4 Simple Daily Mindfulness Practices
Do you ever feel overwhelmed at work? Relationships are in tatters? Or maybe you just can’t relax? I’m not surprised, the world is increasingly demanding. Being at your best is no longer a luxury; it’s a necessity for success.
Don’t worry though; these four simple daily mindfulness practices will help out.
You’ve probably thought about trying mindfulness, but didn’t know where to start. Being mindful isn’t as hard as you might imagine. You don’t have to clear your mind completely, it really all boils down to attention, with some extra tricks.

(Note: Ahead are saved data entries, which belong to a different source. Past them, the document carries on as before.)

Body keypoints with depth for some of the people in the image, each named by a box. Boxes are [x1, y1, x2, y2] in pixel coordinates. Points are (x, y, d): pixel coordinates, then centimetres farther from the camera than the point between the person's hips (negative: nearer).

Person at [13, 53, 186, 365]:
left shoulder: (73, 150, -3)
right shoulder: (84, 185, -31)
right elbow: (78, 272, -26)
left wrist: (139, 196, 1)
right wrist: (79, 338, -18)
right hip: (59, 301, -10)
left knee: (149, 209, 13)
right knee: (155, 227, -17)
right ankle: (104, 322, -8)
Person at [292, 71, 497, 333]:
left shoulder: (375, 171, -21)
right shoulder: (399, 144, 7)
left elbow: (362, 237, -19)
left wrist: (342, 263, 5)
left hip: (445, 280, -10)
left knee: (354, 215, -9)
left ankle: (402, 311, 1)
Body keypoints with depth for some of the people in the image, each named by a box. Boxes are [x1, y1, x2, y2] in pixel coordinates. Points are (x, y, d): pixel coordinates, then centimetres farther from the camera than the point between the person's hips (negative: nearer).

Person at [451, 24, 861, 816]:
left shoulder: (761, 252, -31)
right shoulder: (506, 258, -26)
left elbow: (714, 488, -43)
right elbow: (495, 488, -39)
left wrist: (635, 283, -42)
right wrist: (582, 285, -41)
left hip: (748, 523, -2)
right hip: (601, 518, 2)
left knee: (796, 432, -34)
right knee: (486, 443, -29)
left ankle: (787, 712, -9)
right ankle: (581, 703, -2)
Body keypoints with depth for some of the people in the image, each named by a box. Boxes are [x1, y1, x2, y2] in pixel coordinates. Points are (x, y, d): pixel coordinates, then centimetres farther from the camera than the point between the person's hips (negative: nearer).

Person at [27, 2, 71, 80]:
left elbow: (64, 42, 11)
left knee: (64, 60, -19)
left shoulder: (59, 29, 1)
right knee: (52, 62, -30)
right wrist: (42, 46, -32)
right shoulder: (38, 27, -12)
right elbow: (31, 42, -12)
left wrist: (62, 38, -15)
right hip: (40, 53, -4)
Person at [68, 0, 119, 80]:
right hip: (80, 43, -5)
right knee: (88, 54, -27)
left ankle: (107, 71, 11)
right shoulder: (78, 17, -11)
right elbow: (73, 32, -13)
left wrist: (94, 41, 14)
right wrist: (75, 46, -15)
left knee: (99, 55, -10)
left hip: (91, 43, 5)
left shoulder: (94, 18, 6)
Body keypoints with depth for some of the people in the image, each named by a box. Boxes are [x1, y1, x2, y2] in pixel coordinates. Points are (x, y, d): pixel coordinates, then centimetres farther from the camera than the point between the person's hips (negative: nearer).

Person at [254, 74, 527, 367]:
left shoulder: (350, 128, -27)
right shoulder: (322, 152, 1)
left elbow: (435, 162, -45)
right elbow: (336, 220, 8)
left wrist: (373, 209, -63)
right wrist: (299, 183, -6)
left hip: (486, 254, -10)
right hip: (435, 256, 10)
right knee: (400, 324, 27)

Mindfulness is about paying attention to your senses and feeling connected to your body. This type of mindfulness is called Shamatha. Classically it would concentrate on breathing, however if focusing on breathing isn’t your thing, pick something you prefer. So long as it’s a sensory experience happening in the present moment, like the flicker of a candle, the smell of dinner or the warmth of the sun.
1. GO FOR A WALK
I find walking between appointments or to or from work is a great opportunity to put down the smart phone and pay attention to what’s going on around me. Along the way you might observe things like temperature, the texture of the footpath, the sound of the wind or people talking.
If you’ve got time at lunch, really slow down to enjoy your food. People who eat mindfully, savouring the whole experience, tend to eat less and enjoy their food more!
2. TAKE A MINDFUL STOP
Many people find this little trick useful, especially to help cope with difficult experiences, like a meeting with the boss where emotions tend to flare. The mindful STOP is easy to remember:
S – Slow down and stand up straight.
T – Take 3 deep breaths.
O – Open your awareness to your senses and observe.
P – Pinpoint the priority and proceed with it.
Building this into your repertoire is a great way to gain perspective and reduce stress. By doing this, we can disrupt most of the worries and thoughts we get stuck on.
3. BE IN THE PRESENT
Don’t get caught up trying to control what’s out of your control. Very often we struggle to make changes to the present moment because we are focused on the future. No matter what your goals are, you can only act on them now by problem solving and working today – not in the future.
There’s an old English proverb that states: “Worrying is like sitting in a rocking chair. It gives you something to do, but it doesn’t get you anywhere.”
4. JUDGE YOURSELF DIFFERENTLY
This is a mindfulness trick if ever there was one. Instead of beating yourself up for not reaching a milestone, focus on the things in that process that you did really well. This practice builds self-worth and resilience. The next time you face a similar situation you’ll be ready and are more likely to succeed. For example, you mightn’t have had your project approved, but you put your best effort into it and that’s testament to a characteristic in you that will lead to success.
We all know it’s increasingly easy to get side tracked and derailed by the pace and demands of the modern world. To get the balance back onto your side, pick the single most important thing you can attend to right now and work on it. Pay attention to it with all your senses, get a feel for the issue and yourself, and use this awareness in building perspective into your problem solving. When things get to be overwhelming do a mindful stop. Finally, make sure in whatever happens, you judge yourself by the things you did well.
These daily mindfulness practices will help you improve your mental health, reduce the amount of noise to shift through and focus you on the things that will help you reach your goals faster.